We read with interest the recently published paper by Hilder et al. [1], where the authors present the PRESET-Score, a new clinical prediction rule for patients with acute respiratory distress syndrome treated with extracorporeal membrane oxygenation (ECMO). While the topic is clinically relevant and interesting, we are worried that spurious findings, biased results, and overstated findings are presented.

First, both the new and the four existing scores assessed are at high risk of being underpowered. Multivariable risk prediction models should be based on an effective sample size (lowest number of events/non-events) of at least 10, often more, per predictor variable assessed [2, 3]. Using 11 variables and 41 non-events (3.7 per predictor) results in overfitting of the development sample and inflated performance estimates [2]. This will be evident upon use of the score in other populations.

Second, comparing the performance of the new score with four existing scores using the development dataset is against recommendations [2], as this is biased to favor the new score due to overfitting. For comparison with other scores, an independent cohort not used to develop any of the scores must be used [2].

Third, internal validation is performed to quantify overfitting, and should be done by bootstrap resampling of the development dataset [2]. The authors state that they used logistic regression analysis to “reassess” the score, which essentially is a recalibration resulting in a new model generating new predictions. This is neither internal nor external validation, which requires assessment of predictions made by the score without modifications in a new sample [2].
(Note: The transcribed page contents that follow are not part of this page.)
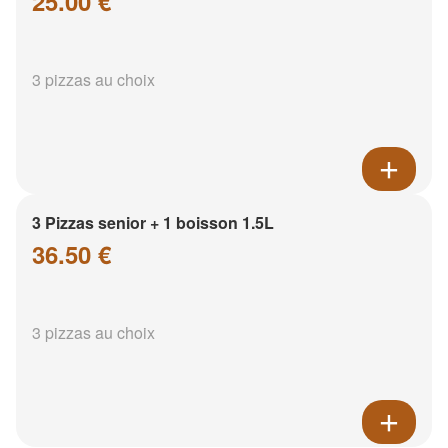
25.00 €
3 pizzas au choix
3 Pizzas senior + 1 boisson 1.5L
36.50 €
3 pizzas au choix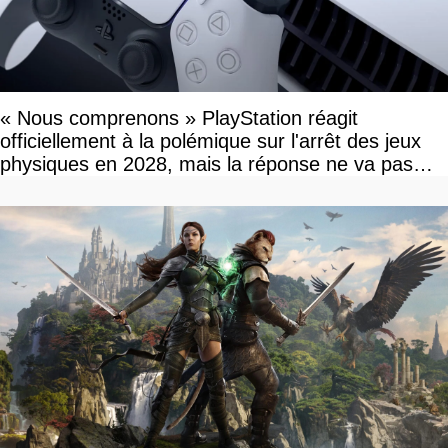
« Nous comprenons » PlayStation réagit
officiellement à la polémique sur l'arrêt des jeux
physiques en 2028, mais la réponse ne va pas
vous plaire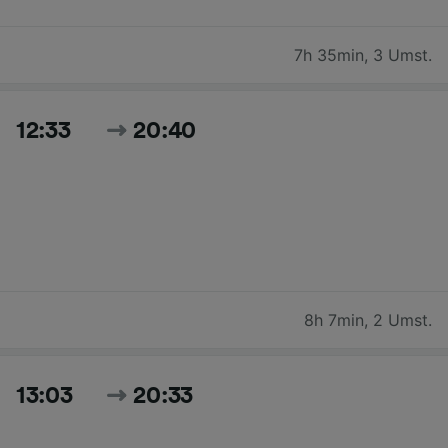
7h 35min
,
3 Umst.
12:33
20:40
8h 7min
,
2 Umst.
13:03
20:33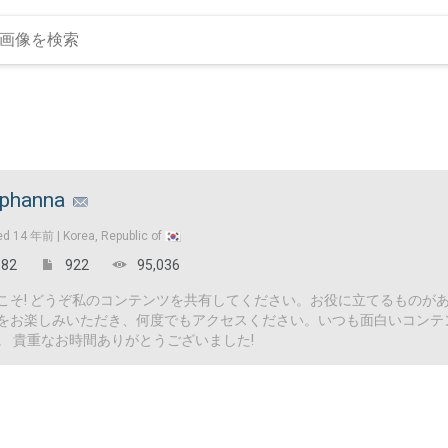
phanna
ed
14 年前 |
Korea, Republic of
82
922
95,036
こそ! どうぞ私のコンテンツを共有してください。お役に立てるものが
をお楽しみいただき、何度でもアクセスください。いつも面白いコンテ
。 貴重なお時間ありがとうございました!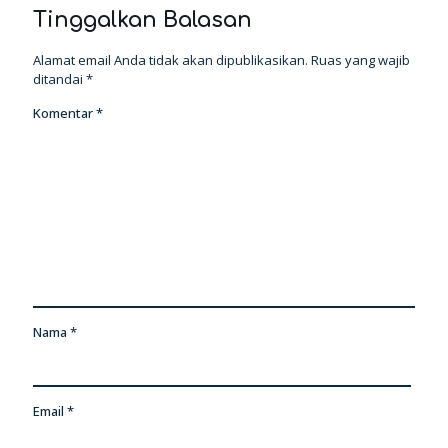
Tinggalkan Balasan
Alamat email Anda tidak akan dipublikasikan.
Ruas yang wajib
ditandai
*
Komentar
*
Nama
*
Email
*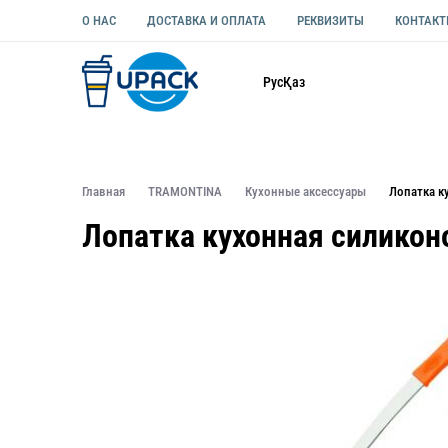
О НАС
ДОСТАВКА И ОПЛАТА
РЕКВИЗИТЫ
КОНТАК
Каталог
Рус
Қаз
ОДНОРАЗОВАЯ ПОСУДА
УПАКОВКА ДЛЯ ЕДЫ УНИВЕ
Главная
TRAMONTINA
Кухонные аксессуары
Лопатка к
Лопатка кухонная силиконо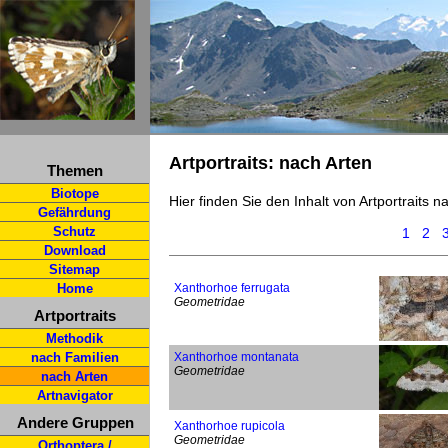
Artportraits: nach Arten
Themen
Biotope
Hier finden Sie den Inhalt von Artportraits 
Gefährdung
Schutz
1
2
Download
Sitemap
Home
Xanthorhoe ferrugata
Geometridae
Artportraits
Methodik
nach Familien
Xanthorhoe montanata
Geometridae
nach Arten
Artnavigator
Andere Gruppen
Xanthorhoe rupicola
Geometridae
Orthoptera /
Fourth, it is recommended to assess calibration by graphical methods or regressions of the predicted versus observed outcomes [2, 4], not by the Hosmer-Lemeshow Ĉ-test, as P > 0.05 is more likely to indicate lack of power than proper model fit when used on small samples.

While we agree that clinical prediction rules may be valuable for clinicians considering ECMO, it is a prerequisite that such scores are developed and validated using appropriate methodology [2] and sufficient sample sizes, and that all relevant features are transparently reported with adequate discussion of the limitations [5]. Developing and sufficiently validating a clinical prediction rule for this highly selected patient group likely requires a large, multicentre collaboration to ensure trustworthy predictions that will benefit patients and relatives, the healthcare system, researchers, and society.